There are two significant impacts here: first, the inefficiency is a tax on the people who can least afford it. Second, the side effects of poor products are dangerous. Kerosene kills, and so does dirty water.
Part 2: The bottom is an opportunity (for both buyer or seller).
If a business can offer a better product, one that’s more efficient, provides better information, increases productivity, is safer, cleaner, faster or otherwise improved, it has the ability to change the world.
Change the world? Sure. Because capitalism and markets scale. If you can make money selling someone a safer item, you’ll make more. And more. Until you’ve sold all you can. At the same time, you’ve enriched the purchaser, who bought something of her own free will because it made things better.
Not only that, but engaging in the marketplace empowers the purchaser. If you’ve got a wagon full of rice as food aid, you can just dump it in the town square and drive away. You have all the power. But if you have
to sell something in order to succeed, it moves the power from the seller to buyer. Quality and service and engagement have to continually improve or the buyer moves on.
The cell phone, for example, has revolutionized the life of billions in the developing world. If you have a cell phone, you can determine the best price for the wheat you want to sell. You can find out if the part for your tractor has come in without spending two days to walk to town to find out. And you can be alerted to weather… etc. Productivity booms. There’s no way the cell phone could have taken off as quickly or efficently as a form of aid, but once someone started engaging with this market, the volume was so huge it just scaled. And the market now competes to be ever more efficient.

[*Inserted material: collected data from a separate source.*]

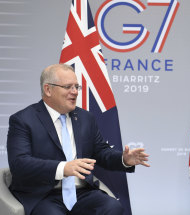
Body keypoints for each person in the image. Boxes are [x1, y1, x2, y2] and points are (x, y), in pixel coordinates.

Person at [7, 64, 150, 215]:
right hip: (43, 195)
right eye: (68, 87)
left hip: (81, 193)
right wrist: (63, 168)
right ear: (48, 89)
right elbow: (19, 163)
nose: (75, 92)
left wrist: (123, 159)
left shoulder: (85, 118)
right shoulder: (23, 120)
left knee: (113, 208)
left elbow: (101, 152)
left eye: (76, 86)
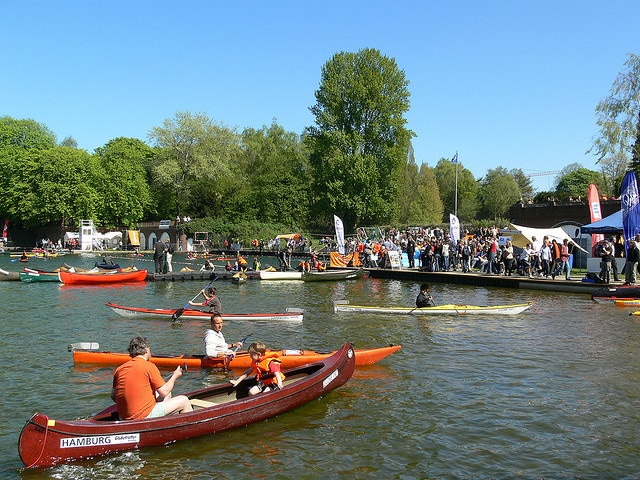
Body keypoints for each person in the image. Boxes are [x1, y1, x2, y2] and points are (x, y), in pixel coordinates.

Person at [111, 336, 192, 420]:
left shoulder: (119, 369)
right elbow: (164, 391)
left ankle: (161, 422)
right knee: (184, 401)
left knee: (168, 395)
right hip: (142, 416)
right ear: (147, 350)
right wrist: (175, 376)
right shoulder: (149, 366)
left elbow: (113, 396)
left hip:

Part 3: It’s not as easy as it looks
And here’s the kicker: If you’re a tenth-generation subsistence farmer, your point of view is different from someone working in an R & D lab in Palo Alto. The Moral Economy of the Peasant makes this argument quite clearly. Imagine standing in water up to your chin. The only thing you’re prepared to focus on is whether or not the water is going to rise four more inches. Your penchant for risk is close to zero. One mistake and the game is over.
As a result, it’s extremely difficult to sell innovation to this consumer. The line around the block to get into the Apple store is just an insane concept in this community. A promise from a marketer is meaningless, because the marketer isn’t part of the town, the marketer will move away, the marketer is, of course, a liar.